▶ [Your assignment]
Lines before the one containing "thumb cmc: (1265, 986)" are excluded; reproduce that line and all lines after it in the entries below, exactly.

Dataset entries
***

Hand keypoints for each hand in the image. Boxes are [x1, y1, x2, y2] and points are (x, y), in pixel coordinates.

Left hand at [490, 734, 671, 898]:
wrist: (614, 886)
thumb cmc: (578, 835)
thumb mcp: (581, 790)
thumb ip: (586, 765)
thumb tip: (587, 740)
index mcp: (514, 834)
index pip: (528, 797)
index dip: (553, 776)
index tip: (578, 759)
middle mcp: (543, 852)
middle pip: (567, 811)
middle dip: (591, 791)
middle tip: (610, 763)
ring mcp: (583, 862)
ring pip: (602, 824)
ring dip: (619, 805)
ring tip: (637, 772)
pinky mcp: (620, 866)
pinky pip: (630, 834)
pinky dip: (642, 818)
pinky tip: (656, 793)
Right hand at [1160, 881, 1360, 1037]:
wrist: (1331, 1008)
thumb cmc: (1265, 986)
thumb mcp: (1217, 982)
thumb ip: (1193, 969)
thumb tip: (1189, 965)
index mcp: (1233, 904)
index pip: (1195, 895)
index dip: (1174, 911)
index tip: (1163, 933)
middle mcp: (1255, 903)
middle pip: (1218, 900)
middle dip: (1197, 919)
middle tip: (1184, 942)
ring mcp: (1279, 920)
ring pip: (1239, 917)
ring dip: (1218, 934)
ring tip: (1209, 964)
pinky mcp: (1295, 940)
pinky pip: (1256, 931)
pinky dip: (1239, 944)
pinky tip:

***

▶ [Exercise output]
thumb cmc: (1265, 986)
thumb mcp: (1217, 982)
thumb ip: (1193, 969)
thumb tip: (1189, 965)
index mcp: (1233, 904)
index pip: (1195, 895)
index dip: (1174, 911)
index tip: (1163, 933)
middle mcp: (1255, 903)
middle pip: (1218, 900)
middle dip: (1197, 919)
middle tip: (1184, 942)
ring mcp: (1279, 920)
ring pip: (1239, 917)
ring dip: (1218, 934)
ring tip: (1209, 964)
pinky mcp: (1295, 940)
pinky pip: (1256, 931)
pinky dip: (1239, 944)
pinky tip:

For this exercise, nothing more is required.